▸ Study questions:
- 1) In the passage on magnetron sputtering, rewrite the part starting with "Various surface deposition" and going on through "enhancing corrosion resistance.", changing "substrate" to "base metal".
- 2) According to the passage on magnetron sputtering, which three settings are adjusted to control coating thickness, composition, and microstructure?
- 3) Using the passage on magnetron sputtering, explain why reducing sputtering defects matters for corrosion resistance.

▸ Text passage:
------------------------------------------------------------------------

Various surface deposition techniques, including physical vapor deposition (PVD), chemical vapor deposition, micro-arc oxidation, and spraying, have been developed [20,21,22,23]. Magnetron sputtering (MS), a PVD technique, enables high deposition rates for metal, alloy, and nitride coatings. It allows precise control over coating thickness, composition, and microstructure by regulating target power, deposition temperature, and gas pressure [24,25]. However, MS processes can introduce microdefects [26], which facilitate the ingress of corrosive media. Upon reaching the substrate, these media initiate redox reactions, leading to substrate corrosion. Therefore, mitigating MS defects and optimizing coating microstructure are vital for enhancing corrosion resistance.

------------------------------------------------------------------------

▸ Source data:
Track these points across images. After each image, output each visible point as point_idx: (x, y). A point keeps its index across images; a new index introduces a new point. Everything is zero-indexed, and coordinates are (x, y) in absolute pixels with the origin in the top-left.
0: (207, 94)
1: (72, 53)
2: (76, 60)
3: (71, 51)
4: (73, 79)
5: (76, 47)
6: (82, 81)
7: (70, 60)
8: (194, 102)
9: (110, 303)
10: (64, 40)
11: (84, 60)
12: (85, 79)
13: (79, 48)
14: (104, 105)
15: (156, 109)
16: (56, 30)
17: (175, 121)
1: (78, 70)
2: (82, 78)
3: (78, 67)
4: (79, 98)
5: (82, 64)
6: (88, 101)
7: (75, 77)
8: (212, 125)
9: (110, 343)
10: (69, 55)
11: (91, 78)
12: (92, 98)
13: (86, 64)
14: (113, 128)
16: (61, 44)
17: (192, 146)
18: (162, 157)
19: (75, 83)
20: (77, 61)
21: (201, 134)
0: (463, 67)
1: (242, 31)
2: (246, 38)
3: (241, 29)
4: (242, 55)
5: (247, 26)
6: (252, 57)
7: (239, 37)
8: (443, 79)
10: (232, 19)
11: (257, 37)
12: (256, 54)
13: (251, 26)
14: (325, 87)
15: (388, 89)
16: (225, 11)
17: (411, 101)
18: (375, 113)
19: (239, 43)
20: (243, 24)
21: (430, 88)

------------------------------------------------------------------------

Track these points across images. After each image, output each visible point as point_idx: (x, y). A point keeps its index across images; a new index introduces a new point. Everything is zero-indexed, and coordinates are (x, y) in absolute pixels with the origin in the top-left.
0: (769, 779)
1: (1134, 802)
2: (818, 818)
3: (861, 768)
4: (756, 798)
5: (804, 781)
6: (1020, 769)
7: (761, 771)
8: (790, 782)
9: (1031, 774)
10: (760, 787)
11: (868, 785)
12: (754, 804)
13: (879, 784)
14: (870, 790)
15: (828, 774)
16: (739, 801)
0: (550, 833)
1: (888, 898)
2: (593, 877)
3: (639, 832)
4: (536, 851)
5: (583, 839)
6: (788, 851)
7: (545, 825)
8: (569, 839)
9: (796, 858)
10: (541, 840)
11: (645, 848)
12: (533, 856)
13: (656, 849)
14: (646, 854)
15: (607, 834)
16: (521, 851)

------------------------------------------------------------------------

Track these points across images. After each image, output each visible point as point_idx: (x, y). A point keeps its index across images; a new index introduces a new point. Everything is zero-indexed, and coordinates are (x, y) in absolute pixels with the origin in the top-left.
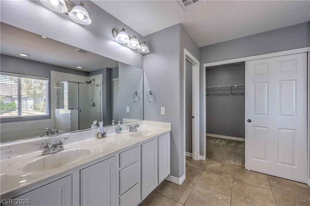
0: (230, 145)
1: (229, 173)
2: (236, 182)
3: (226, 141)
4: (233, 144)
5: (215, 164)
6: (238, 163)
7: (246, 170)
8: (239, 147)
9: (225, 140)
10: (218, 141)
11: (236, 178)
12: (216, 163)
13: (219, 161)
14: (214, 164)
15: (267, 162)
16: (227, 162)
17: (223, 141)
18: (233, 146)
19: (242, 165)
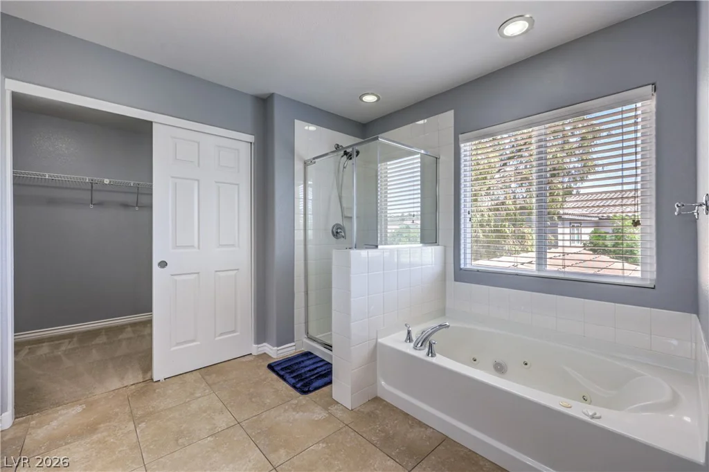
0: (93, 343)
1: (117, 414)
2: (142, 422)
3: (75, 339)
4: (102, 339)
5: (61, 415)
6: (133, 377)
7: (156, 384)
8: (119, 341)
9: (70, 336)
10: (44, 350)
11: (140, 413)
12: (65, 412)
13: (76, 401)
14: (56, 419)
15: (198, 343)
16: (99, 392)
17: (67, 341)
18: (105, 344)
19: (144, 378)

------------------------------------------------------------------------

▸ Task solutions:
- 1)
Various surface deposition techniques, including physical vapor deposition (PVD), chemical vapor deposition, micro-arc oxidation, and spraying, have been developed [20,21,22,23]. Magnetron sputtering (MS), a PVD technique, enables high deposition rates for metal, alloy, and nitride coatings. It allows precise control over coating thickness, composition, and microstructure by regulating target power, deposition temperature, and gas pressure [24,25]. However, MS processes can introduce microdefects [26], which facilitate the ingress of corrosive media. Upon reaching the base metal, these media initiate redox reactions, leading to base metal corrosion. Therefore, mitigating MS defects and optimizing coating microstructure are vital for enhancing corrosion resistance.

- 2) Target power, deposition temperature, and gas pressure.

- 3) Magnetron sputtering can leave microdefects that let corrosive media get into the coating. When these media reach the substrate, they start redox reactions that corrode it.